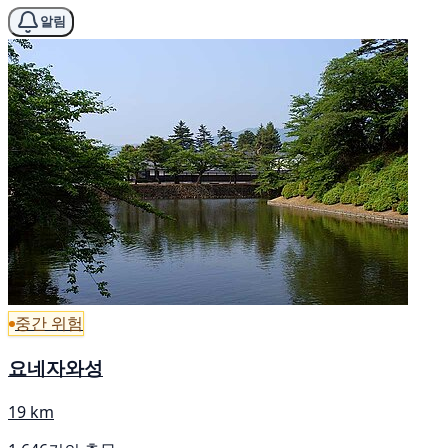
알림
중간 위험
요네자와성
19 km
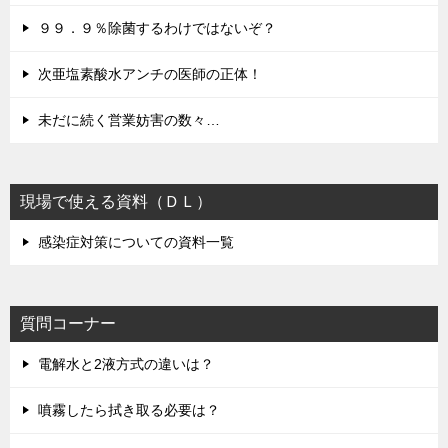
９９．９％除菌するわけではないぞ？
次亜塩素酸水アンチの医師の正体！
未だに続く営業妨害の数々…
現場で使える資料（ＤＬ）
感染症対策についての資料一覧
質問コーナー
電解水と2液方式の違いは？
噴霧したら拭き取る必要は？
...
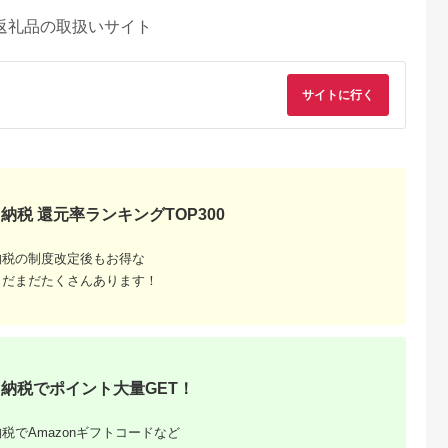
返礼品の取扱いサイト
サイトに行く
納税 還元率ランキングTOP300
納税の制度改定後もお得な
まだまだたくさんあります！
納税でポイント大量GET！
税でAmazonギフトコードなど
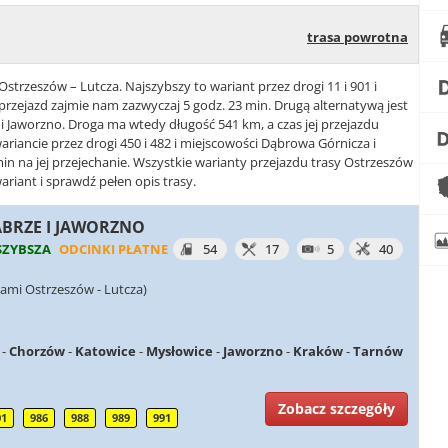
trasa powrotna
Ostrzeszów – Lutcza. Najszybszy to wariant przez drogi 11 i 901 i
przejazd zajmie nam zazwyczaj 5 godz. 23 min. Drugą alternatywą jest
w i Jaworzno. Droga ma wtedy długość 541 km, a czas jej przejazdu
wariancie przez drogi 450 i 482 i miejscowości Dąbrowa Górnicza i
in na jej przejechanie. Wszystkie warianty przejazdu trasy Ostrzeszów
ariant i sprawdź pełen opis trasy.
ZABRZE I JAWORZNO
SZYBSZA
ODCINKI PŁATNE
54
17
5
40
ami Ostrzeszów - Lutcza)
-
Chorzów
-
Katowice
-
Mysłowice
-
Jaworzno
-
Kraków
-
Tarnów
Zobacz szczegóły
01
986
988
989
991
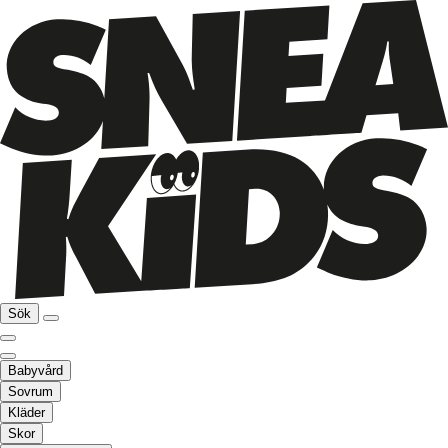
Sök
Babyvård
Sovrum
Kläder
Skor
...
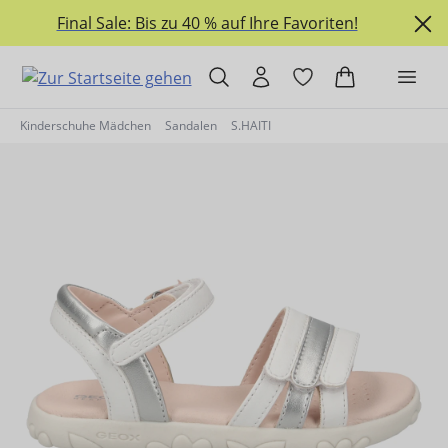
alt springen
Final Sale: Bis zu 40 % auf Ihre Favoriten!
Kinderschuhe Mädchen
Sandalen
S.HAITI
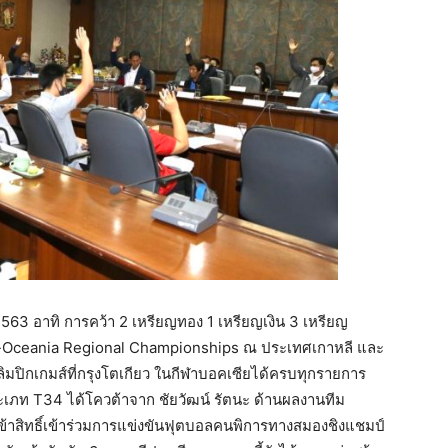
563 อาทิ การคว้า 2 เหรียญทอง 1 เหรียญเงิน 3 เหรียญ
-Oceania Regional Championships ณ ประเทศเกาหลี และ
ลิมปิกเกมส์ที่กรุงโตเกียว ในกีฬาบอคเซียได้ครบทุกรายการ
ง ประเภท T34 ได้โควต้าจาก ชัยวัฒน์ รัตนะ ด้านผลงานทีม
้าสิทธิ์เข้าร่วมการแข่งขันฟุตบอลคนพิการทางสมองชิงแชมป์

[ASSIGNMENT]
Filter the entries above and copy every line that contains the word "przejazdu".

[SOLUTION FOR THIS TASK]
w i Jaworzno. Droga ma wtedy długość 541 km, a czas jej przejazdu
in na jej przejechanie. Wszystkie warianty przejazdu trasy Ostrzeszów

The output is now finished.